Independent directors are compensated for their service on the board.  The amount of compensation can be seen from examining the director compensation table from the Bank of America (NYSE:BAC) 2011 proxy statement.  According to the proxy statement, the company paid the directors the following amounts:

  

Name

Fees Earned or Paid in Cash
($)

Stock Awards
($)

Option Awards
($)

All Other Compensation
($)

Total
($)

Mukesh D. Ambani *

92,282

184,534

0

0

276,816

Susan S. Bies

80,000

160,000

0

0

240,000

William P. Boardman (retired)

0

0

0

0

0

Frank P. Bramble, Sr.

100,000

160,000

0

0

260,000

Virgis W. Colbert

80,000

160,000

0

0

240,000

Charles K. Gifford **

100,000

160,000

0

257,190

517,190

Charles O. Holliday, Jr.

167,000

333,000

0

0

500,000

D. Paul Jones, Jr.

80,000

160,000

0

0

240,000

Monica C. Lozano

80,000

160,000

0

0

240,000

Thomas J. May

100,000

160,000

0

0

260,000

Donald E. Powell ***

80,000

160,000

0

75,000

315,000

Charles O. Rossotti

110,000

160,000

0

0

270,000

Robert W. Scully

100,000

160,000

0

0

260,000

* Mr.
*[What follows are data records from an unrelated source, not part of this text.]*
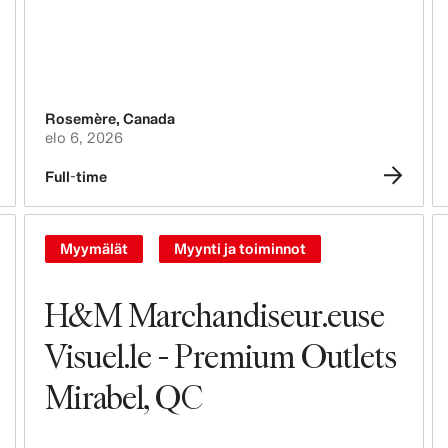
Ihmiset, kulttuuri, osallisuus ja
monimuotoisuus
Rosemère
,
Canada
elo 6, 2026
Full-time
Myymälät
Myynti ja toiminnot
H&M Marchandiseur.euse
Visuel.le - Premium Outlets
Mirabel, QC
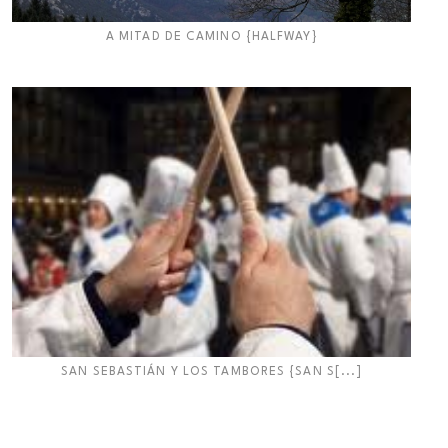
A MITAD DE CAMINO {HALFWAY}
SAN SEBASTIÁN Y LOS TAMBORES {SAN S[...]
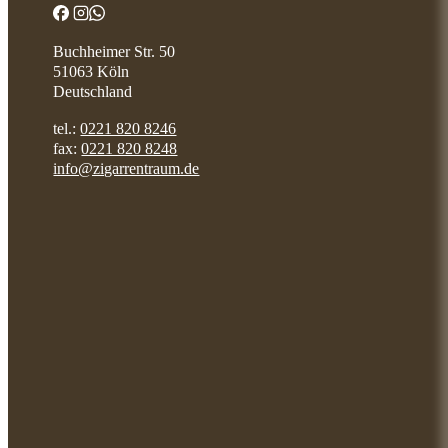
Buchheimer Str. 50
51063 Köln
Deutschland
tel.:
0221 820 8246
fax:
0221 820 8248
info@zigarrentraum.de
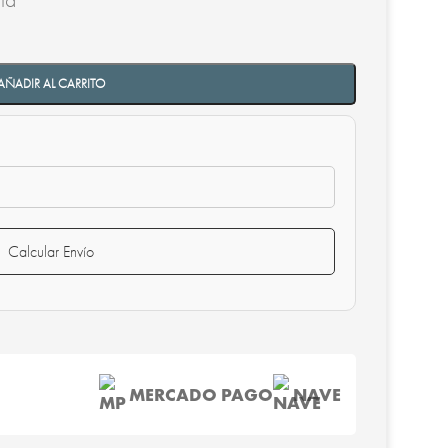
AÑADIR AL CARRITO
Calcular Envío
MERCADO PAGO
NAVE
Ambani was appointed in March, 2011 and the amounts provided reflect pro-rated awards for service prior to the 2011 annual meeting

** Mr. Gifford receives office space and secretarial support

*** Mr. Powell is a non-management director with an annual cash retainer of $75,000

 

Director Compensation.  During fiscal year 2011, Bank of America held 18 Board meetings and each of the current directors attended at least 75% of the meetings of the Board and Board Committee meetings collectively.  The five active (non-emergency) Committees met at least 9 times each and one Committee as many as 16 times during 2011.  Bank of America grants an annual restricted stock award to Directors.  After a one-year vesting period, dividends are paid simultaneously as those on common stock stares.  The shares awarded to each Director equals the dollar value of the award divided by the closing price of common stock as of the grant date and rounded down plus a cash payment for fractional shares.  Non-management directors are given the opportunity to defer these awards to a stock account. 
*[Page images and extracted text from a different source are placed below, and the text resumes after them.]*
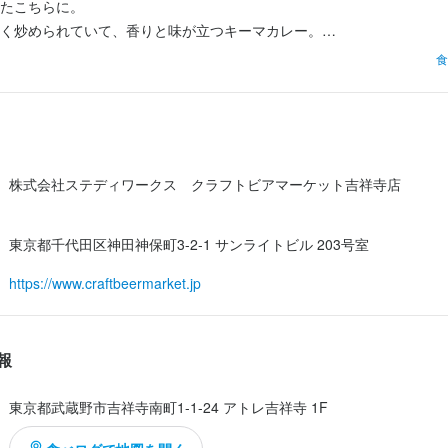
たこちらに。

人物像
く炒められていて、香りと味が立つキーマカレー。

あり美味しかった。

食
な方にピッタリ！ 〜・〜

ア マーケット アトレ吉祥寺店
た来たいお店でした。
をオールマイティーに学びたい方

ア マーケット アトレ吉祥寺店
たい方

ールに興味がある方

吉祥寺南町1-1-24 アトレ吉祥寺 1F
ムなお店で働きたい方

吉祥寺南町1-1-24 アトレ吉祥寺 1F
株式会社ステディワークス　クラフトビアマーケット吉祥寺店
に向けて経験を積みたい方

を本気でやりたい方
9
9
東京都千代田区神田神保町3-2-1 サンライトビル 203号室
業者名
流れ
https://www.craftbeermarket.jp
業者名
テディワークス　クラフトビアマーケット吉祥寺店
テディワークス　クラフトビアマーケット吉祥寺店
則２営業日以内に返信しております。

の候補をいただき、基本的には店長との面接後、１週間以内に結果のご
報
10/10
10/10
の場合はオンライン面接にも対応いたしますので、気兼ねなくご相談く
東京都武蔵野市吉祥寺南町1-1-24 アトレ吉祥寺 1F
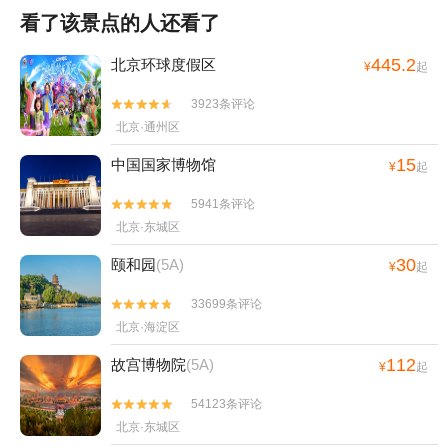
看了该景点的人还看了
445.2
北京环球度假区
¥
起
3923条评论


北京·通州区
15
中国国家博物馆
¥
起
5941条评论


北京·东城区
30
颐和园
(5A)
¥
起
33699条评论


北京·海淀区
112
故宫博物院
(5A)
¥
起
54123条评论


北京·东城区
Director Tenure.  The two most senior members of the Board of Directors include Mr. May and Mr. Gifford, each holding his position since April 2004.  All directors currently serving are slated for re-election except for one, Mr. Jones.  Most directors sit on other boards.  Mr. Colbert, for example, sits on the boards of both Sara Lee Corporation and Stanley Black & Decker, Inc.  Ms. Lozano serves on the board for The Walt Disney Company and ImpreMedia. 

CEO Compensation.  Thomas K. Montag, the Co-Chief Operating Officer, received the highest executive compensation during the 2011 fiscal year, totaling $14,298,604.  The Chief Financial Officer, Bruce R. Thomson, received the next highest compensation at $11,114,046.  Bank of America advocates a “pay for performance” policy that limits executive fringe benefits but does provide home security systems and secure parking.  Furthermore, use of corporate aircraft when conducting business on behalf of the Company is permitted and personal use is also allowed so long as the officer reimburses the Company for operating costs.